§ **YOUR INSTRUCTIONS**
Using the material below, return exactly the lines between the one holding "photomicrograph of human" and the one holding "immunohistochemical staining of", inclusive, and no others.

§ **ENTRIES PROVIDED**
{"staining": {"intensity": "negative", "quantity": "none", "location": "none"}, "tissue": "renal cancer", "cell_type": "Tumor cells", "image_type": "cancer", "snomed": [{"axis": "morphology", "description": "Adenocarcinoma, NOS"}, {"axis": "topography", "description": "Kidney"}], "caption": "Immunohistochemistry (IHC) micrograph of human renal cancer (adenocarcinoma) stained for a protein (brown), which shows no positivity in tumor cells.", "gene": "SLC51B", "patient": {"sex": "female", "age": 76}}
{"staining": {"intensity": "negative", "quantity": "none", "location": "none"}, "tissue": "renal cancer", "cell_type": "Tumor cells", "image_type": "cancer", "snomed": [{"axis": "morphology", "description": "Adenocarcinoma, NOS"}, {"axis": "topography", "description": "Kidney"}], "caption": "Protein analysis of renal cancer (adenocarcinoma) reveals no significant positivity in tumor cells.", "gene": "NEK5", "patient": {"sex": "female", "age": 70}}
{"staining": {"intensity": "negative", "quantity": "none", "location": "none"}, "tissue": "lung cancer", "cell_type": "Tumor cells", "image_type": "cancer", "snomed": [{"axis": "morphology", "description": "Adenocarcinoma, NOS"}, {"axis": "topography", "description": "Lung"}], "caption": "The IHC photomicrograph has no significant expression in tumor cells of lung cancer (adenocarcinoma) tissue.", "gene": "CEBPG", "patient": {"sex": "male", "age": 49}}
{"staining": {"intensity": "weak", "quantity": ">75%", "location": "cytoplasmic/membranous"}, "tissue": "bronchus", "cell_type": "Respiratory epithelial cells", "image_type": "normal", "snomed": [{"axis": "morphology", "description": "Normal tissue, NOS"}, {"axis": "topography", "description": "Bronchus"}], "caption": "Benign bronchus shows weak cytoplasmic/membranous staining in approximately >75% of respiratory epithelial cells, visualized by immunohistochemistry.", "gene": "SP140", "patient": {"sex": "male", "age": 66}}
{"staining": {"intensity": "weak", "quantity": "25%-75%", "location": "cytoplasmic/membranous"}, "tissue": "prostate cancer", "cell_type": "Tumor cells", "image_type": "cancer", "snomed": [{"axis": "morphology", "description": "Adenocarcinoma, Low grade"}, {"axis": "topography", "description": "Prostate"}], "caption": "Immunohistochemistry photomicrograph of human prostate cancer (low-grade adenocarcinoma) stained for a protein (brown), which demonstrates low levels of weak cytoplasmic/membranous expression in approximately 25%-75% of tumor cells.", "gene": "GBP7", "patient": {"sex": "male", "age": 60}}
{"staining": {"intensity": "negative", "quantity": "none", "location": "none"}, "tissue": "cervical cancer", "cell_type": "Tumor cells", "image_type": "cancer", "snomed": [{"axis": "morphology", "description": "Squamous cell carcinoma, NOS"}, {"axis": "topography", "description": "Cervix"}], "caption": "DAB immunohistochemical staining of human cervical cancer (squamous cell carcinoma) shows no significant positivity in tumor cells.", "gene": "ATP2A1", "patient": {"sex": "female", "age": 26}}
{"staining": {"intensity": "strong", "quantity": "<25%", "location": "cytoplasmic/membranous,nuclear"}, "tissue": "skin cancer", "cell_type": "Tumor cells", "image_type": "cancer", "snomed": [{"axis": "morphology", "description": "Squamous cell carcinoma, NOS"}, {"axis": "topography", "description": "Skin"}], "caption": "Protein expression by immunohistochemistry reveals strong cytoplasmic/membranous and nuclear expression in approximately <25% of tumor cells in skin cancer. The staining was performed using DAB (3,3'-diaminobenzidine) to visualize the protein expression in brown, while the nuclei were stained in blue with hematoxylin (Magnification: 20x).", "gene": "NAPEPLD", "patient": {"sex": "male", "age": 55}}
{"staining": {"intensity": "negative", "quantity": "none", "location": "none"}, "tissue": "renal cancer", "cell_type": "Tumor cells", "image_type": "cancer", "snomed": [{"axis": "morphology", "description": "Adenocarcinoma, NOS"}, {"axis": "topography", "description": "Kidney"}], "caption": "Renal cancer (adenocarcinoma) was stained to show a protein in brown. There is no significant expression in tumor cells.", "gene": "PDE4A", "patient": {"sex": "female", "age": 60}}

§ **YOUR SOLUTION**
{"staining": {"intensity": "weak", "quantity": "25%-75%", "location": "cytoplasmic/membranous"}, "tissue": "prostate cancer", "cell_type": "Tumor cells", "image_type": "cancer", "snomed": [{"axis": "morphology", "description": "Adenocarcinoma, Low grade"}, {"axis": "topography", "description": "Prostate"}], "caption": "Immunohistochemistry photomicrograph of human prostate cancer (low-grade adenocarcinoma) stained for a protein (brown), which demonstrates low levels of weak cytoplasmic/membranous expression in approximately 25%-75% of tumor cells.", "gene": "GBP7", "patient": {"sex": "male", "age": 60}}
{"staining": {"intensity": "negative", "quantity": "none", "location": "none"}, "tissue": "cervical cancer", "cell_type": "Tumor cells", "image_type": "cancer", "snomed": [{"axis": "morphology", "description": "Squamous cell carcinoma, NOS"}, {"axis": "topography", "description": "Cervix"}], "caption": "DAB immunohistochemical staining of human cervical cancer (squamous cell carcinoma) shows no significant positivity in tumor cells.", "gene": "ATP2A1", "patient": {"sex": "female", "age": 26}}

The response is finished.